Os donos do Afeganistão

Entre 2014 e 2019 o Ocidente encontrou no Daesh um inimigo. Entretanto o Daesh perdeu grande parte dos seus recursos territoriais, energéticos, financeiros e humanos, desintegrando-se quase até à extinção; e eis que o grande público volta a ouvir, com cada vez mais frequência, a familiar palavra taliban. A razão para tal acontecer deve-se sobretudo à declaração de 14 de abril do Presidente Joe Biden e respetivas consequências.

Desde o anúncio de Joe Biden, sobre a retirada das tropas norte-americanas planeadas para setembro de 2021, que o controlo do território afegão tem mudado de mãos a um ritmo mais acelerado.
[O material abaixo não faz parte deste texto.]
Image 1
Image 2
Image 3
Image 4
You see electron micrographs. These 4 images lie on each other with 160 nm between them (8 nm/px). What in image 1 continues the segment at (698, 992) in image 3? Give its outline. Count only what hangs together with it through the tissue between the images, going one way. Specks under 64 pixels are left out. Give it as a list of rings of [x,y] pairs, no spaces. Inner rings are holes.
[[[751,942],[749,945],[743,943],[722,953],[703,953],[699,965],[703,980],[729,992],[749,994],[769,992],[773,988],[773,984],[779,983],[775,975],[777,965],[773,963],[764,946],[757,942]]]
Algumas fontes estimam que cerca de metade do país já se encontra dominado pelos talibans e a liderança do grupo armado fala em 85% do território controlado. Em suma, parece ser uma questão de meses até que todo o Afeganistão seja conquistado pelos Talibã.

O processo de tomada de poder já tinha começado antes do anúncio de Biden. A revista Time estimou em 2016 que 20% do território era dominado pelos talibans. Mais recentemente, designadamente desde o início de 2020, as conversações entre os talibans e o débil governo afegão sobre o futuro político do país revelaram-se inconclusivas sobre temas cruciais, e.g. se o país deve ou não seguir o rumo duma democracia; e, simultaneamente no campo de batalha, vitórias importantes foram alimentando a sede de poder grupo armado.

Com o início da saída de cena dos EUA, os russos não perderam a oportunidade de começar a exercer influência, tal como aconteceu na Síria. Apesar de considerarem os talibans como uma organização terrorista, a Rússia recebeu recentemente uma delegação do grupo armado com o objetivo de tranquilizar Vladimir Putin sobre a estabilidade na Ásia Menor. O habitual pragmatismo russo nas relações internacionais revela os Talibã como, cada vez mais, donos e senhores do Afeganistão.

Quem são os talibans? A palavra significa estudantes, em pastó (afegão). O grupo nasce precisamente a partir da união dum grupo de estudantes de madraças afegãs e paquistanesas, veteranos da Guerra do Afeganistão contra os soviéticos, que ganha preponderância pelas armas durante a Guerra Civil Afegã. Com o fim do conflito, os vitoriosos talibans instalam um emirato que chega a dominar 90% do território até à intervenção militar norte-americana a partir de 2001, que desferiu um golpe quase mortal à organização. Contudo, manter a paz revelou-se mais problemático do que ganhar uma guerra e o tempo esteve, está e estará do lado taliban, tal como diz o conhecido provérbio atribuído aos afegãos: “Vocês têm os relógios, mas nós temos o tempo”. Neste sentido, os talibans reagruparam no Paquistão e alimentaram uma guerra de guerrilha e de desgaste que custou 2 biliões de dólares às forças aliadas e resultou em dezenas de milhares de vítimas militares e civis.

Ao longo da sua existência o grupo tem sido maioritariamente constituído por membros da etnia pashtun (um grupo étnico iraniano dominante no Afeganistão e com forte presença no Paquistão), bem como outras etnias iranianas e turcas presentes na Ásia Menor e Médio Oriente. Adicionalmente os talibans tiveram o apoio crucial das forças militares paquistanesas e da Al Qaeda que, com maiores ou menores discordâncias ao longo do tempo (em muitas ocasiões, resultantes do uso frequente do código tribal pasthun pré-islâmico), coincidiram na mundividência e interpretações radicais da lei islâmica no âmbito do vasto enquadramento sunita.

Com saída das forças aliadas do Afeganistão teme-se o típico caos e aproveitamento por parte de grupos radicais, decorrente do vazio de poder deixado. Um desses grupos é o Daesh-Khorasan (ramo do autoproclamado Estado Islâmico na região), combatido pelos Talibã que aproveitam a ocasião para encarnarem a figura de força de autoridade no país.

O poderio dos talibans não é apenas explicado pelo volume dos seus recursos militares e humanos. A sua força alimenta-se de vários fatores, nomeadamente: da narrativa respeitante ao orgulho imemorial que os afegãos têm sobre a sua invencibilidade face ao invasor externo; do apelo salvífico da guerra santa contra os infiéis; e da compreensão aprofundada da dinâmica sociocultural do Afeganistão tribal.

O conflito no Afeganistão não pode ser resolvido militarmente, como perceberam os norte-americanos e antes deles os soviéticos, britânicos e muitos outros povos e impérios ao longo da história. Neste contexto, advinha-se um cenário em que os Talibã não só terão o monopólio incontestável da violência no país, mas também serão os inevitáveis interlocutores do Afeganistão na arena internacional.